4.3.2. ABTS•+ Scavenging Assay

The ABTS•+ [2,2′-azinobis-(3-ethylbenzothiazoline-6-sulfonic acid)] radical is generated by oxidation of ABTS with potassium persulfate and reduced in the presence of antioxidants.24 ABTS•+ scavenging activities of UAE ethanol extract showed a scavenging effect of 27.70 ± 0.61 μg/mL (IC50) followed by ethanol–water (IC50, 42.38 ± 0.54 μg/mL) and water (IC50, 61.55 ± 1.78 μg/mL) (Figure 4B). VER and its derivatives may undergo multiple pathways to exert their antioxidant action. These antioxidant pathways are involved in electron transport and H+ transfer but not by radical adduct formation.59 VER and its derivatives exhibited significant ABTS•+ scavenging activities in a concentration-dependent manner with an IC50 value of 12.5 ± 1.9 μM.59 Jang et al. reported that VER isolated from Abeliophyllum distichum exhibited ABTS•+ scavenging with IC50 of 6.47 μg/mL.57 Therefore, it was confirmed that the radical scavenging potential of the UAE extracts was highest for the VER-enriched ethanol extracts with a radical scavenging activity of 81.29 ± 0.19% for 50 μg.

4.3.3. PMD Assay

The PMD assay is an antioxidant assay that involves the reduction of Mo(VI) to Mo(V) by antioxidant compounds.
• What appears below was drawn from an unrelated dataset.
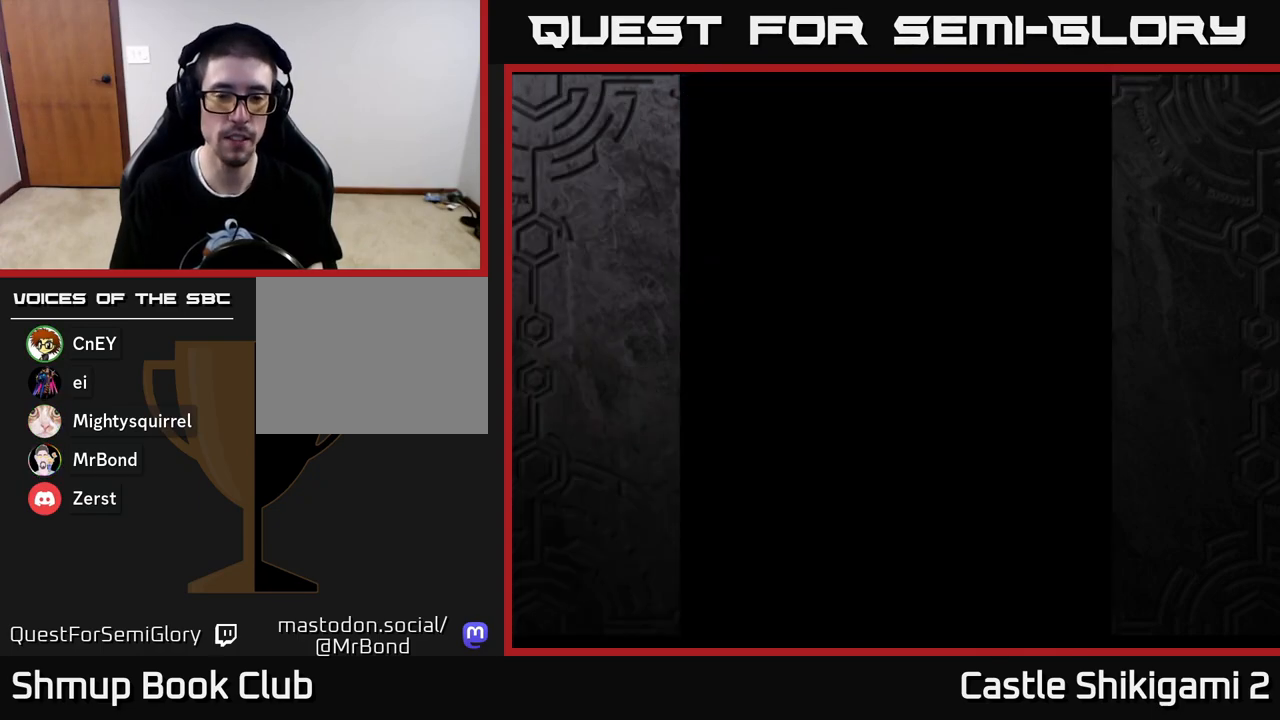
{"buttons": [], "left_stick": "center", "right_stick": "center", "events": [[167, "START", "up"], [250, "START", "down"], [333, "START", "up"], [400, "START", "down"], [500, "START", "up"]]}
The EC50 value of VER present in ethanol UAE was lowest at 90.58 ± 2.09 μg/mL, and it was highest for water (EC50, 433.71 ± 5.02 μg/mL) (Figure 4C). The antioxidant activities of VER are due to the sequential loss of proton to yield a single electron transfer known as the SPLET (sequential proton loss electron transfer) pathway. This pathway proceeds by deprotonation of VER (H+-transfer) yielding an anion that donates an electron to form a phenoxy radical. These phenoxy radicals impart the antioxidant activity through p-π conjugation.55 VER-rich Stachys germanica extracts showed PMD activity with an EC50 of 1.68 mg/mL, which was comparatively lower than this report.60 VER-enriched ethanol extracts showed 100% total antioxidant activity at a concentration of 207.81 μg.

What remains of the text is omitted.